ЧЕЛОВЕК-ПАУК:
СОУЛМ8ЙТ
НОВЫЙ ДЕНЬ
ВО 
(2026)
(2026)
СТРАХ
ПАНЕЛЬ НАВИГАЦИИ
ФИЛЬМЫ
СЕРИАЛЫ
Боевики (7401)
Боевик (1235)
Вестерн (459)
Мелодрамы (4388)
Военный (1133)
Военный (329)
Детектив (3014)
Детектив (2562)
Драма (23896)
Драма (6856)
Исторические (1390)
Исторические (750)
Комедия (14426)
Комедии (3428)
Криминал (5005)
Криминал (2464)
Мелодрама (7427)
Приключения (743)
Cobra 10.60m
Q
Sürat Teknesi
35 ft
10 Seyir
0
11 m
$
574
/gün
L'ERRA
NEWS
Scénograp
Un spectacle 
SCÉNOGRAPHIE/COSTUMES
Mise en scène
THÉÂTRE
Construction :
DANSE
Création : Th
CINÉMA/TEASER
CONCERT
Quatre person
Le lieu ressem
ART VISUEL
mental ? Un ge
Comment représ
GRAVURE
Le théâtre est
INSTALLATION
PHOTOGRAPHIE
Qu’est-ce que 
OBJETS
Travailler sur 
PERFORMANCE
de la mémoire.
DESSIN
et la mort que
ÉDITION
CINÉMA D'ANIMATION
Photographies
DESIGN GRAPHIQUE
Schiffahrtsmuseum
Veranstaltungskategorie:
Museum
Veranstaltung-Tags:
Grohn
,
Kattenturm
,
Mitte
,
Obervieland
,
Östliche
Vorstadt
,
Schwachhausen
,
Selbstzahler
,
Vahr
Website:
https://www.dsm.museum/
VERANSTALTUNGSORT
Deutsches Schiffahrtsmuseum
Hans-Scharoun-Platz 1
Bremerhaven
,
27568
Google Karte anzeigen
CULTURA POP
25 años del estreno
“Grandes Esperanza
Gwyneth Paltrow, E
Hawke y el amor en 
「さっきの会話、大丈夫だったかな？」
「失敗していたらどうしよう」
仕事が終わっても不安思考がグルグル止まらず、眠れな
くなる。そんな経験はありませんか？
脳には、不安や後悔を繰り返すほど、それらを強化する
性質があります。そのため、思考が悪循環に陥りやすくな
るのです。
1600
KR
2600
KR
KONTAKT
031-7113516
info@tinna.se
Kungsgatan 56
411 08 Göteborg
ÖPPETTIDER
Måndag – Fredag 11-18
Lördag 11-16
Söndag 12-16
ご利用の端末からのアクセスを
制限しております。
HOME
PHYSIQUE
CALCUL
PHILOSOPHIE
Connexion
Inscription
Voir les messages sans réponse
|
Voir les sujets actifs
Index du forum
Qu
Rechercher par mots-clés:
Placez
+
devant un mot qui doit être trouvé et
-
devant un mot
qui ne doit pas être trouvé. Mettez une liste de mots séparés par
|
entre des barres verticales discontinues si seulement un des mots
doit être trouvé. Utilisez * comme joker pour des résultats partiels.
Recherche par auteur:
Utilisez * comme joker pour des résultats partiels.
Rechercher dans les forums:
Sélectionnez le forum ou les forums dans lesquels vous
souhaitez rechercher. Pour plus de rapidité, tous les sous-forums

★ ★ ★ ★ ★ ★ ★

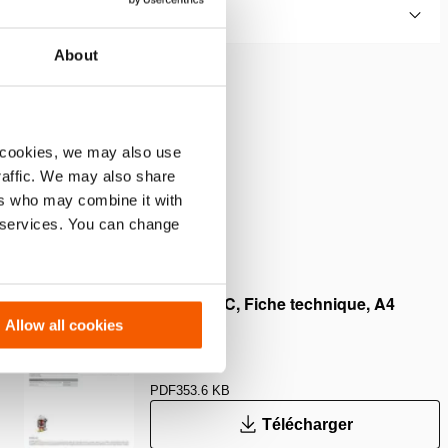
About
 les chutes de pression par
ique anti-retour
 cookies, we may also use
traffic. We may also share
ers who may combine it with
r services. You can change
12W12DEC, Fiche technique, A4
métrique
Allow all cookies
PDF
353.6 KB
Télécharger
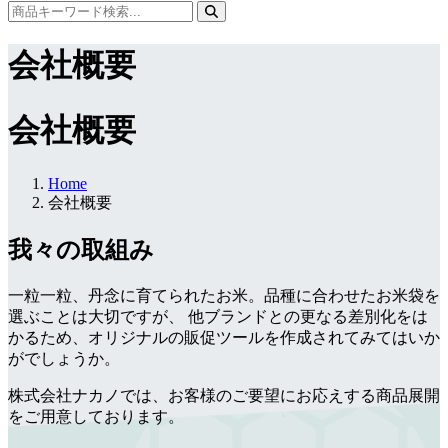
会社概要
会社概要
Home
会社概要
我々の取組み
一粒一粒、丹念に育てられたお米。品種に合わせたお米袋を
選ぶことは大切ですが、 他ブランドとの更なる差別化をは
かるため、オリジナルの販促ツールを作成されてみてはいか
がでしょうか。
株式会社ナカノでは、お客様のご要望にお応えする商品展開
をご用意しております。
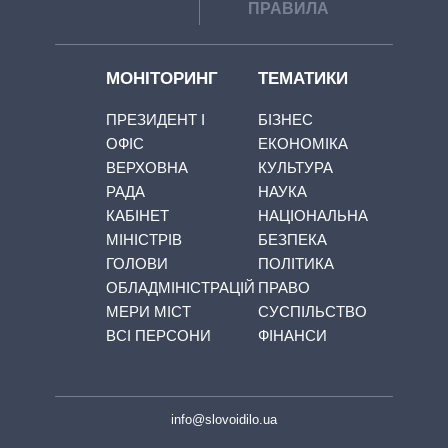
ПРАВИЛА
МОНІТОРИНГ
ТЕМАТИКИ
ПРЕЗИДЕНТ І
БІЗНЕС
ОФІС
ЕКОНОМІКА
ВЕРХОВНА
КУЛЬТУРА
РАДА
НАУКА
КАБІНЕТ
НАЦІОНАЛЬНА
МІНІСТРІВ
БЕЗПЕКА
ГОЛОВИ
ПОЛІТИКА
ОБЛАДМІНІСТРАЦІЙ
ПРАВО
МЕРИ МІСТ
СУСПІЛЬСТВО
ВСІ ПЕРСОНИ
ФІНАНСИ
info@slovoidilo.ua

★ ★ ★ ★ ★ ★ ★

▶ AIM OF THE TASK
State how many lines of the records above contain the word "Voir". Reply with the number only.

▶ SOLUTION FOR THIS PROBLEM
2